■ Saved data entries
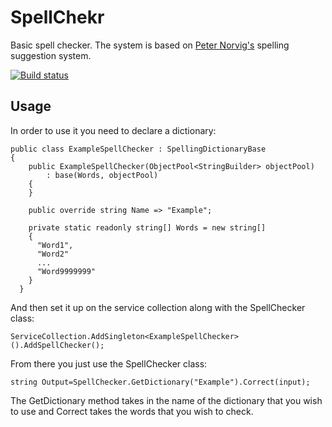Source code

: # SpellChekr
Basic spell checker. The system is based on [Peter Norvig's](http://norvig.com/spell-correct.html) spelling suggestion system.

[![Build status](https://ci.appveyor.com/api/projects/status/ourfxpft7ckqgbho?svg=true)](https://ci.appveyor.com/project/JaCraig/spellchekr)

## Usage
In order to use it you need to declare a dictionary:

    public class ExampleSpellChecker : SpellingDictionaryBase
    {
        public ExampleSpellChecker(ObjectPool<StringBuilder> objectPool)
            : base(Words, objectPool)
        {
        }
        
        public override string Name => "Example";

        private static readonly string[] Words = new string[]
        {
          "Word1",
          "Word2"
          ...
          "Word9999999"
        }
      }
      
And then set it up on the service collection along with the SpellChecker class:

    ServiceCollection.AddSingleton<ExampleSpellChecker>().AddSpellChecker();
    
From there you just use the SpellChecker class:

    string Output=SpellChecker.GetDictionary("Example").Correct(input);
    
The GetDictionary method takes in the name of the dictionary that you wish to use and Correct takes the words that you wish to check.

■ WHAT THE EXERCISE ASKS
Return all lines of the data in which the string "class" appears.

■ EXERCISE OUTPUT
    public class ExampleSpellChecker : SpellingDictionaryBase
And then set it up on the service collection along with the SpellChecker class:
From there you just use the SpellChecker class:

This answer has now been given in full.